● **About this exercise**:
Omit the images and return the remaining entries unchanged.

● **Collected data**:
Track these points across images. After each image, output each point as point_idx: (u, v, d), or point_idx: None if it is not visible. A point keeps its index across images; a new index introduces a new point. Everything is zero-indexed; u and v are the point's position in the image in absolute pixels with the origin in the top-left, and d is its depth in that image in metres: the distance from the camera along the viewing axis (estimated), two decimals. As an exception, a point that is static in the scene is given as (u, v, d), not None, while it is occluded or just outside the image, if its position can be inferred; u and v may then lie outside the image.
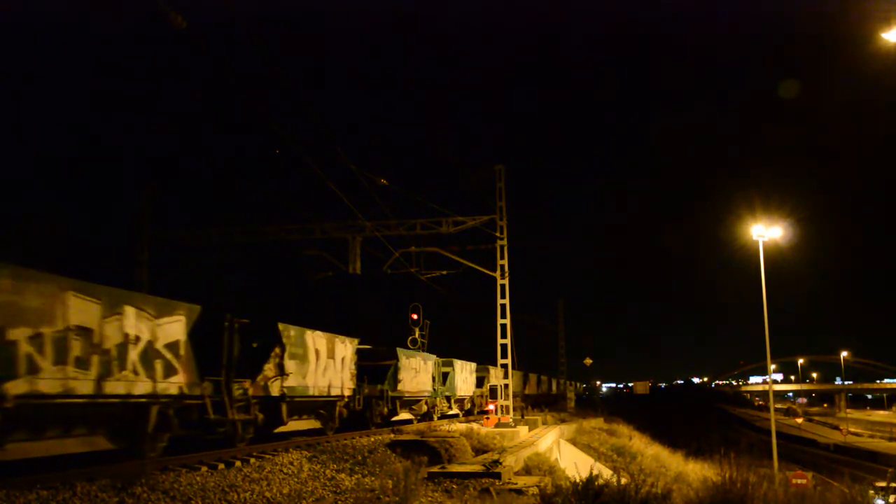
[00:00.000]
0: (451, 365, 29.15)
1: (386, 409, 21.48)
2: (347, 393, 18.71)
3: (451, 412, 29.53)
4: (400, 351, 22.81)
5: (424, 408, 25.47)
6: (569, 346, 70.55)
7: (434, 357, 26.81)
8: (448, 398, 28.87)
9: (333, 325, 19.36)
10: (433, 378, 26.15)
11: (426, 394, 25.30)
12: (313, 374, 16.74)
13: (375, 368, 21.39)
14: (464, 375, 31.73)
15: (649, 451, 33.94)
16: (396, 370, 22.20)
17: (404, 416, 24.00)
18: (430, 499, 11.16)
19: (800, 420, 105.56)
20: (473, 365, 33.69)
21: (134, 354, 10.77)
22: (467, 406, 33.10)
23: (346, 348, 18.92)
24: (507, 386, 26.30)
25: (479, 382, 35.15)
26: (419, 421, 24.56)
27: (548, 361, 69.45)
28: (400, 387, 22.43)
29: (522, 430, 24.03)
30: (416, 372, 24.10)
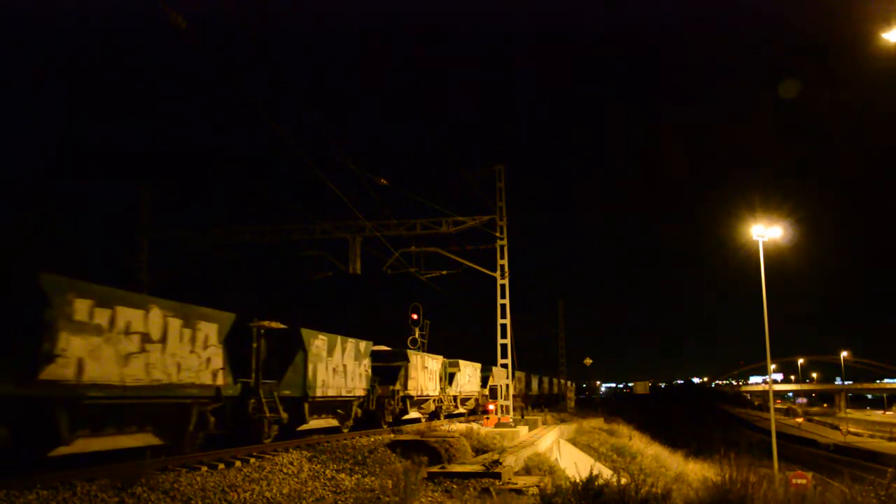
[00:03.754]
0: (299, 344, 16.78)
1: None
2: None
3: (310, 426, 17.47)
4: (61, 281, 10.13)
5: (193, 419, 12.78)
6: (569, 345, 70.65)
7: (225, 316, 13.81)
8: (298, 401, 16.65)
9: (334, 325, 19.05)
10: (226, 360, 13.70)
11: (196, 391, 12.83)
12: None
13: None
14: (339, 360, 18.90)
15: (649, 451, 33.94)
16: (50, 325, 9.78)
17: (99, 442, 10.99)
18: (430, 499, 11.16)
19: (800, 420, 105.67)
20: (363, 344, 20.80)
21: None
22: (354, 413, 20.09)
23: None
24: (507, 385, 26.32)
25: (390, 376, 22.91)
26: (178, 448, 12.35)
27: (548, 361, 69.49)
28: (93, 374, 10.33)
29: (522, 430, 24.04)
30: (158, 345, 11.79)
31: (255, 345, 15.02)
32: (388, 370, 23.31)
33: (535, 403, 47.12)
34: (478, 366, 35.70)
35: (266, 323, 15.26)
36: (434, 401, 27.77)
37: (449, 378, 30.29)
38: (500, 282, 25.91)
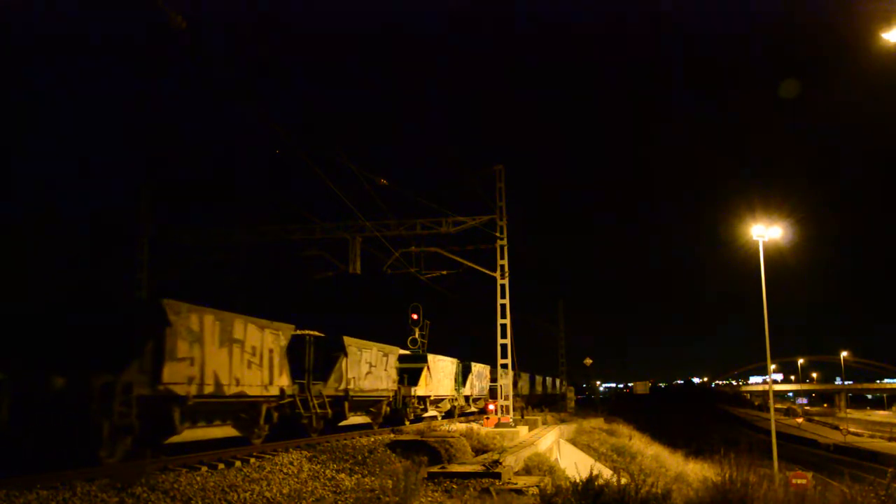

● **Completed exercise**:
Track these points across images. After each image, output each point as point_idx: (u, v, d), or point_idx: None if it is not visible. A point keeps its index across images; a new index introduces a new point. Everything is zero-indexed; u and v are the point's position in the image in absolute pixels with the origin in the top-left, and d is its depth in that image in metres: the distance from the camera along the viewing axis (estimated), two decimals. As an exception, a point that is static in the scene is given as (u, v, d), not None, while it is occluded or just outside the image, if its position can be inferred; u and v may then lie outside the image.
[00:00.000]
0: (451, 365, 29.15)
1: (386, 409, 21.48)
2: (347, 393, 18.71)
3: (451, 412, 29.53)
4: (400, 351, 22.81)
5: (424, 408, 25.47)
6: (569, 346, 70.55)
7: (434, 357, 26.81)
8: (448, 398, 28.87)
9: (333, 325, 19.36)
10: (433, 378, 26.15)
11: (426, 394, 25.30)
12: (313, 374, 16.74)
13: (375, 368, 21.39)
14: (464, 375, 31.73)
15: (649, 451, 33.94)
16: (396, 370, 22.20)
17: (404, 416, 24.00)
18: (430, 499, 11.16)
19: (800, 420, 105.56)
20: (473, 365, 33.69)
21: (134, 354, 10.77)
22: (467, 406, 33.10)
23: (346, 348, 18.92)
24: (507, 386, 26.30)
25: (479, 382, 35.15)
26: (419, 421, 24.56)
27: (548, 361, 69.45)
28: (400, 387, 22.43)
29: (522, 430, 24.03)
30: (416, 372, 24.10)
[00:03.754]
0: (299, 344, 16.78)
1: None
2: None
3: (310, 426, 17.47)
4: (61, 281, 10.13)
5: (193, 419, 12.78)
6: (569, 345, 70.65)
7: (225, 316, 13.81)
8: (298, 401, 16.65)
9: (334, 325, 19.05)
10: (226, 360, 13.70)
11: (196, 391, 12.83)
12: None
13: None
14: (339, 360, 18.90)
15: (649, 451, 33.94)
16: (50, 325, 9.78)
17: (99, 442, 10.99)
18: (430, 499, 11.16)
19: (800, 420, 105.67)
20: (363, 344, 20.80)
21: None
22: (354, 413, 20.09)
23: None
24: (507, 385, 26.32)
25: (390, 376, 22.91)
26: (178, 448, 12.35)
27: (548, 361, 69.49)
28: (93, 374, 10.33)
29: (522, 430, 24.04)
30: (158, 345, 11.79)
31: (255, 345, 15.02)
32: (388, 370, 23.31)
33: (535, 403, 47.12)
34: (478, 366, 35.70)
35: (266, 323, 15.26)
36: (434, 401, 27.77)
37: (449, 378, 30.29)
38: (500, 282, 25.91)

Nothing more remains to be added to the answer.